I haven't run your code, but let me trow you some theory:
If your code is right (it looks like it): Increase MAX_ITER
and it will look better.
Gradient descend is not ensured to converge at MAX_ITER
, and actually gradient descend is a quite slow method (convergence-wise).
The convergence of Gradient descend for a "standard" convex function (like the one you try to solve) looks like this (from the Internets):
Forget, about iteration number, as it depedns in the problem, and focus in the shape. What may be happening is that your maxiter falls somewhere like "20" in this image. Thus your result is good, but not the best!

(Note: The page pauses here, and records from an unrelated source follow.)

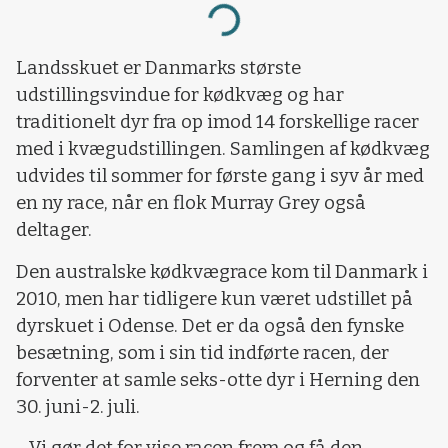
Loading...
Landsskuet er Danmarks største
udstillingsvindue for kødkvæg og har
traditionelt dyr fra op imod 14 forskellige racer
med i kvægudstillingen. Samlingen af kødkvæg
udvides til sommer for første gang i syv år med
en ny race, når en flok Murray Grey også
deltager.
Den australske kødkvægrace kom til Danmark i
2010, men har tidligere kun været udstillet på
dyrskuet i Odense. Det er da også den fynske
besætning, som i sin tid indførte racen, der
forventer at samle seks-otte dyr i Herning den
30. juni-2. juli.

However, solving the normal equations directly will give you the minimums square error solution. (I assume normal equation you mean x=(A'*A)^(-1)*A'*b
). The problem is that there are loads of cases where you can not store A
in memory, or in an ill-posed problem, the normal equation will lead to ill-conditioned matrices that will be numerically unstable, thus gradient descend is used.